Exercise ▸
Copy the data that follows exactly, and include none of its images.

Data excerpts ▸
──────────
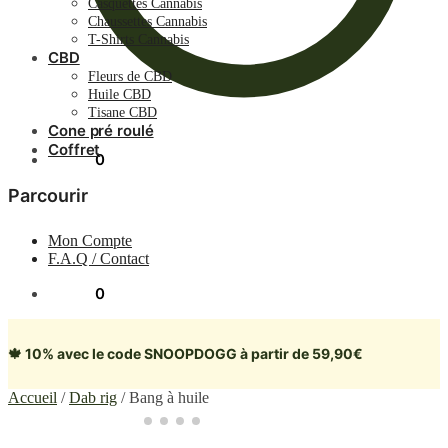
Casquettes Cannabis
Chaussettes Cannabis
T-Shirts Cannabis
CBD
Fleurs de CBD
Huile CBD
Tisane CBD
Cone pré roulé
Coffret
0.00
€
0
Parcourir
Mon Compte
F.A.Q / Contact
0.00
€
0
🍁 10% avec le code SNOOPDOGG à partir de 59,90€
Accueil
/
Dab rig
/
Bang à huile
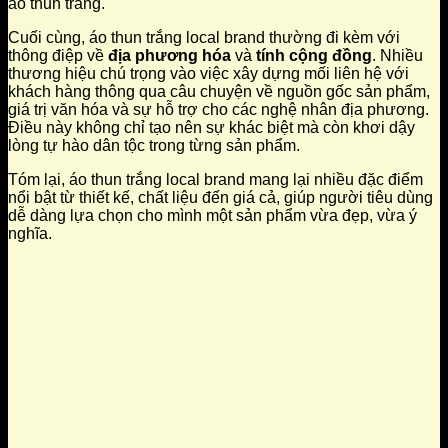
áo thun trắng.
Cuối cùng, áo thun trắng local brand thường đi kèm với
thông điệp về
địa phương hóa
và
tính cộng đồng
. Nhiều
thương hiệu chú trọng vào việc xây dựng mối liên hệ với
khách hàng thông qua câu chuyện về nguồn gốc sản phẩm,
giá trị văn hóa và sự hỗ trợ cho các nghệ nhân địa phương.
Điều này không chỉ tạo nên sự khác biệt mà còn khơi dậy
lòng tự hào dân tộc trong từng sản phẩm.
Tóm lại, áo thun trắng local brand mang lại nhiều đặc điểm
nổi bật từ thiết kế, chất liệu đến giá cả, giúp người tiêu dùng
dễ dàng lựa chọn cho mình một sản phẩm vừa đẹp, vừa ý
nghĩa.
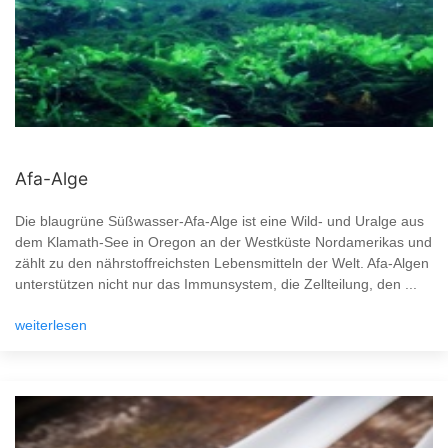
Afa-Alge
Die blaugrüne Süßwasser-Afa-Alge ist eine Wild- und Uralge aus
dem Klamath-See in Oregon an der Westküste Nordamerikas und
zählt zu den nährstoffreichsten Lebensmitteln der Welt. Afa-Algen
unterstützen nicht nur das Immunsystem, die Zellteilung, den ...
weiterlesen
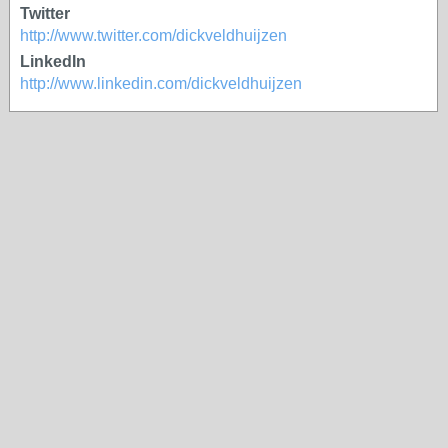
Twitter
http://www.twitter.com/dickveldhuijzen
LinkedIn
http://www.linkedin.com/dickveldhuijzen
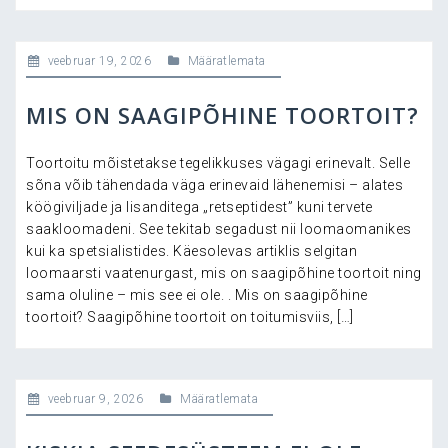
veebruar 19, 2026
Määratlemata
MIS ON SAAGIPÕHINE TOORTOIT?
Toortoitu mõistetakse tegelikkuses vägagi erinevalt. Selle
sõna võib tähendada väga erinevaid lähenemisi – alates
köögiviljade ja lisanditega „retseptidest” kuni tervete
saakloomadeni. See tekitab segadust nii loomaomanikes
kui ka spetsialistides. Käesolevas artiklis selgitan
loomaarsti vaatenurgast, mis on saagipõhine toortoit ning
sama oluline – mis see ei ole. . Mis on saagipõhine
toortoit? Saagipõhine toortoit on toitumisviis, […]
veebruar 9, 2026
Määratlemata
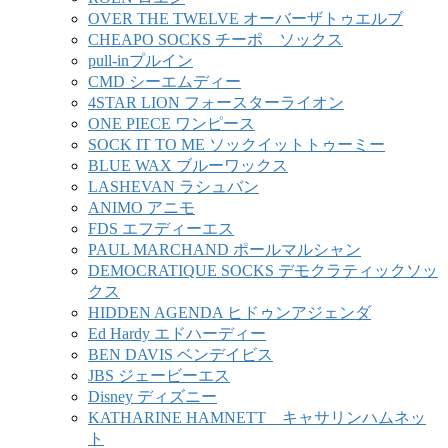
OVER THE TWELVE オーバーザトゥエルブ
CHEAPO SOCKS チーポ ソックス
pull-inプルイン
CMD シーエムディー
4STAR LION フォースターライオン
ONE PIECE ワンピース
SOCK IT TO ME ソックイットトゥーミー
BLUE WAX ブルーワックス
LASHEVAN ラシュバン
ANIMO アニモ
FDS エフディーエス
PAUL MARCHAND ポールマルシャン
DEMOCRATIQUE SOCKS デモクラティックソッ
クス
HIDDEN AGENDA ヒドゥンアジェンダ
Ed Hardy エドハーディー
BEN DAVIS ベンデイビス
JBS ジェービーエス
Disney ディズニー
KATHARINE HAMNETT キャサリンハムネッ
ト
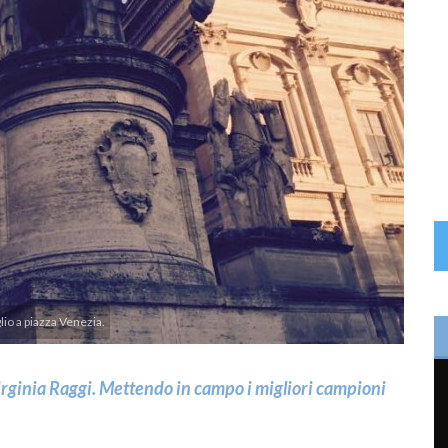
lio a piazza Venezia.
Virginia Raggi. Mettendo in campo i migliori campioni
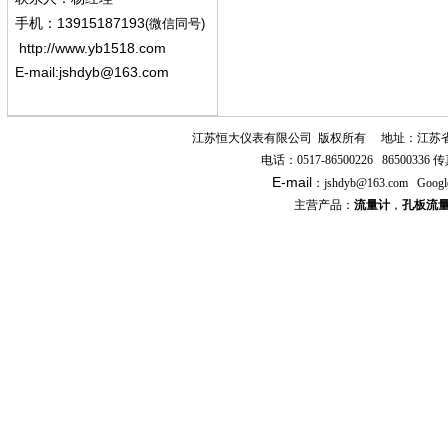
13915187193
手机
：
(微信同号)
http://www.yb1518.com
E-mail:
jshdyb@163.com
江苏恒大仪表有限公司
版权所有
地址：江苏
电话：
0517-86500226 86500336
传
E-mail
：
jshdyb
@163.com
Googl
主营产品：
流量计
，
孔板流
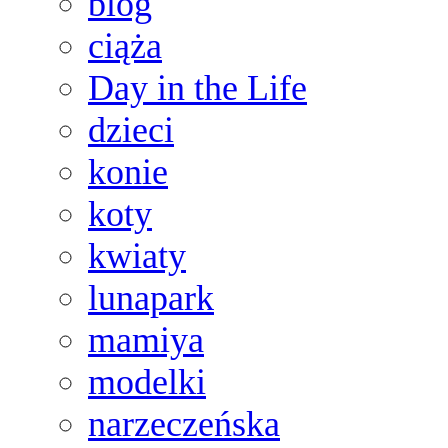
blog
ciąża
Day in the Life
dzieci
konie
koty
kwiaty
lunapark
mamiya
modelki
narzeczeńska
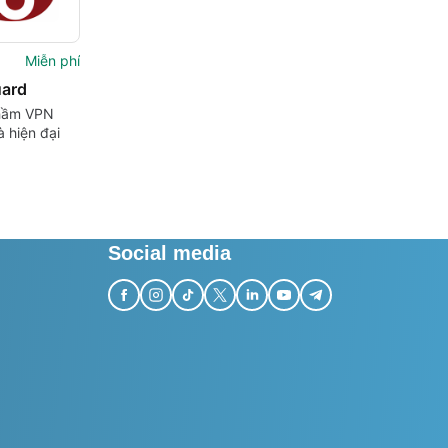
Miễn phí
ard
hầm VPN
 hiện đại
Social media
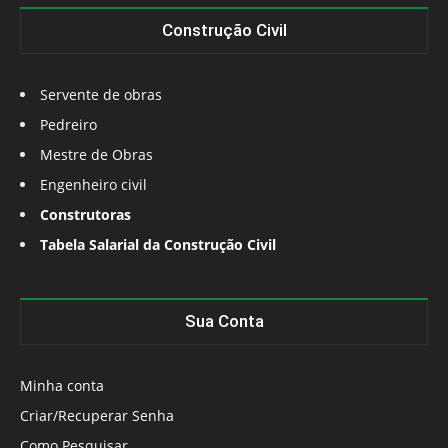
Construção Civil
Servente de obras
Pedreiro
Mestre de Obras
Engenheiro civil
Construtoras
Tabela Salarial da Construção Civil
Sua Conta
Minha conta
Criar/Recuperar Senha
Como Pesquisar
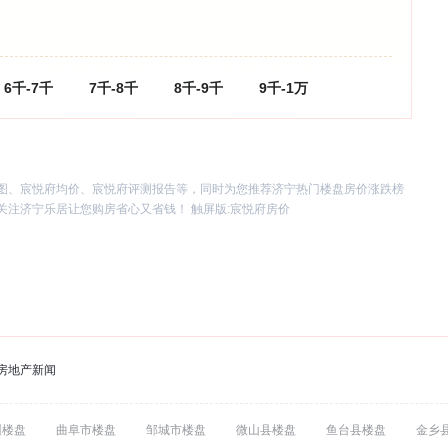
6千-7千
7千-8千
8千-9千
9千-1万
图、宸悦府均价、宸悦府评测报告等，同时为您推荐济宁热门楼盘房价涨跌榜
注济宁乐居让您购房省心又省钱！ 触屏版:
宸悦府房价
房地产新闻
州楼盘
曲阜市楼盘
邹城市楼盘
微山县楼盘
鱼台县楼盘
金乡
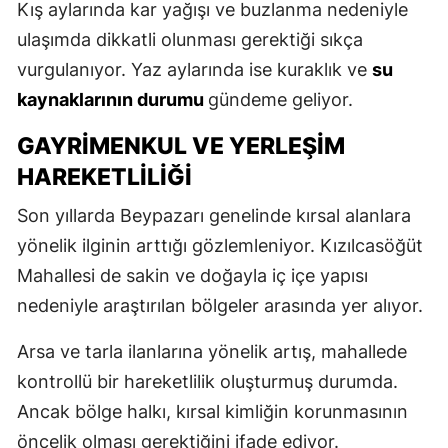
Kış aylarında kar yağışı ve buzlanma nedeniyle
ulaşımda dikkatli olunması gerektiği sıkça
vurgulanıyor. Yaz aylarında ise kuraklık ve
su
kaynaklarının durumu
gündeme geliyor.
GAYRIMENKUL VE YERLEŞIM
HAREKETLILIĞI
Son yıllarda Beypazarı genelinde kırsal alanlara
yönelik ilginin arttığı gözlemleniyor. Kızılcasöğüt
Mahallesi de sakin ve doğayla iç içe yapısı
nedeniyle araştırılan bölgeler arasında yer alıyor.
Arsa ve tarla ilanlarına yönelik artış, mahallede
kontrollü bir hareketlilik oluşturmuş durumda.
Ancak bölge halkı, kırsal kimliğin korunmasının
öncelik olması gerektiğini ifade ediyor.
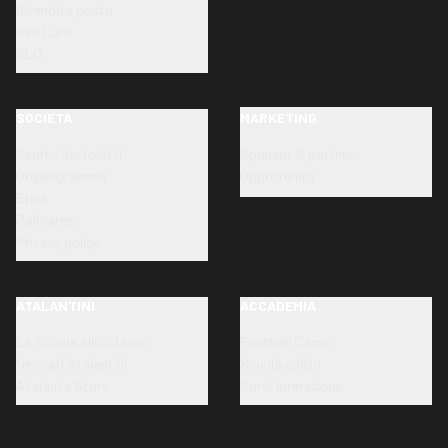
Rivendita posto
Dea Card
SLO
SOCIETÀ
MARKETING
Centro Bortolotti
Sponsor & partner
Organigramma
Opportunità
Etica
Palmares
Privacy policy
ATALANTINI
ACCADEMIA
La Scuola allo Stadio
Football Camp
Neonati Atalantini
Scuola calcio
Atalanta Store
Corsi formazione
──────────
Response area ▸
Casquettes Cannabis
Chaussettes Cannabis
T-Shirts Cannabis
CBD
Fleurs de CBD
Huile CBD
Tisane CBD
Cone pré roulé
Coffret
0.00
€
0
Parcourir
Mon Compte
F.A.Q / Contact
0.00
€
0
🍁 10% avec le code SNOOPDOGG à partir de 59,90€
Accueil
/
Dab rig
/
Bang à huile
áo thun trắng.
Cuối cùng, áo thun trắng local brand thường đi kèm với
thông điệp về
địa phương hóa
và
tính cộng đồng
. Nhiều
thương hiệu chú trọng vào việc xây dựng mối liên hệ với
khách hàng thông qua câu chuyện về nguồn gốc sản phẩm,
giá trị văn hóa và sự hỗ trợ cho các nghệ nhân địa phương.
Điều này không chỉ tạo nên sự khác biệt mà còn khơi dậy
lòng tự hào dân tộc trong từng sản phẩm.
Tóm lại, áo thun trắng local brand mang lại nhiều đặc điểm
nổi bật từ thiết kế, chất liệu đến giá cả, giúp người tiêu dùng
dễ dàng lựa chọn cho mình một sản phẩm vừa đẹp, vừa ý
nghĩa.
Afa-Alge
Die blaugrüne Süßwasser-Afa-Alge ist eine Wild- und Uralge aus
dem Klamath-See in Oregon an der Westküste Nordamerikas und
zählt zu den nährstoffreichsten Lebensmitteln der Welt. Afa-Algen
unterstützen nicht nur das Immunsystem, die Zellteilung, den ...
weiterlesen
Twitter
http://www.twitter.com/dickveldhuijzen
LinkedIn
http://www.linkedin.com/dickveldhuijzen
veebruar 19, 2026
Määratlemata
MIS ON SAAGIPÕHINE TOORTOIT?
Toortoitu mõistetakse tegelikkuses vägagi erinevalt. Selle
sõna võib tähendada väga erinevaid lähenemisi – alates
köögiviljade ja lisanditega „retseptidest” kuni tervete
saakloomadeni. See tekitab segadust nii loomaomanikes
kui ka spetsialistides. Käesolevas artiklis selgitan
loomaarsti vaatenurgast, mis on saagipõhine toortoit ning
sama oluline – mis see ei ole. . Mis on saagipõhine
toortoit? Saagipõhine toortoit on toitumisviis, […]
veebruar 9, 2026
Määratlemata
OVER THE TWELVE オーバーザトゥエルブ
CHEAPO SOCKS チーポ ソックス
pull-inプルイン
CMD シーエムディー
4STAR LION フォースターライオン
ONE PIECE ワンピース
SOCK IT TO ME ソックイットトゥーミー
BLUE WAX ブルーワックス
LASHEVAN ラシュバン
ANIMO アニモ
FDS エフディーエス
PAUL MARCHAND ポールマルシャン
DEMOCRATIQUE SOCKS デモクラティックソッ
クス
HIDDEN AGENDA ヒドゥンアジェンダ
Ed Hardy エドハーディー
BEN DAVIS ベンデイビス
JBS ジェービーエス
Disney ディズニー
KATHARINE HAMNETT キャサリンハムネッ
ト
lio a piazza Venezia.
Virginia Raggi. Mettendo in campo i migliori campioni
13915187193
手机
：
(微信同号)
http://www.yb1518.com
E-mail:
jshdyb@163.com
江苏恒大仪表有限公司
版权所有
地址：江苏
电话：
0517-86500226 86500336
传
E-mail
：
jshdyb
@163.com
Googl
主营产品：
流量计
，
孔板流
blog
ciąża
Day in the Life
dzieci
konie
koty
kwiaty
lunapark
mamiya
modelki
narzeczeńska
Miễn phí
ard
hầm VPN
 hiện đại
Social media
Construção Civil
Servente de obras
Pedreiro
Mestre de Obras
Engenheiro civil
Construtoras
Tabela Salarial da Construção Civil
Sua Conta
Minha conta
Criar/Recuperar Senha
Como Pesquisar
6千-7千
7千-8千
8千-9千
9千-1万
图、宸悦府均价、宸悦府评测报告等，同时为您推荐济宁热门楼盘房价涨跌榜
注济宁乐居让您购房省心又省钱！ 触屏版:
宸悦府房价
房地产新闻
州楼盘
曲阜市楼盘
邹城市楼盘
微山县楼盘
鱼台县楼盘
金乡
Kış aylarında kar yağışı ve buzlanma nedeniyle
ulaşımda dikkatli olunması gerektiği sıkça
vurgulanıyor. Yaz aylarında ise kuraklık ve
su
kaynaklarının durumu
gündeme geliyor.
GAYRIMENKUL VE YERLEŞIM
HAREKETLILIĞI
Son yıllarda Beypazarı genelinde kırsal alanlara
yönelik ilginin arttığı gözlemleniyor. Kızılcasöğüt
Mahallesi de sakin ve doğayla iç içe yapısı
nedeniyle araştırılan bölgeler arasında yer alıyor.
Arsa ve tarla ilanlarına yönelik artış, mahallede
kontrollü bir hareketlilik oluşturmuş durumda.
Ancak bölge halkı, kırsal kimliğin korunmasının
öncelik olması gerektiğini ifade ediyor.
Rivendita posto
Dea Card
SLO
SOCIETÀ
MARKETING
Centro Bortolotti
Sponsor & partner
Organigramma
Opportunità
Etica
Palmares
Privacy policy
ATALANTINI
ACCADEMIA
La Scuola allo Stadio
Football Camp
Neonati Atalantini
Scuola calcio
Atalanta Store
Corsi formazione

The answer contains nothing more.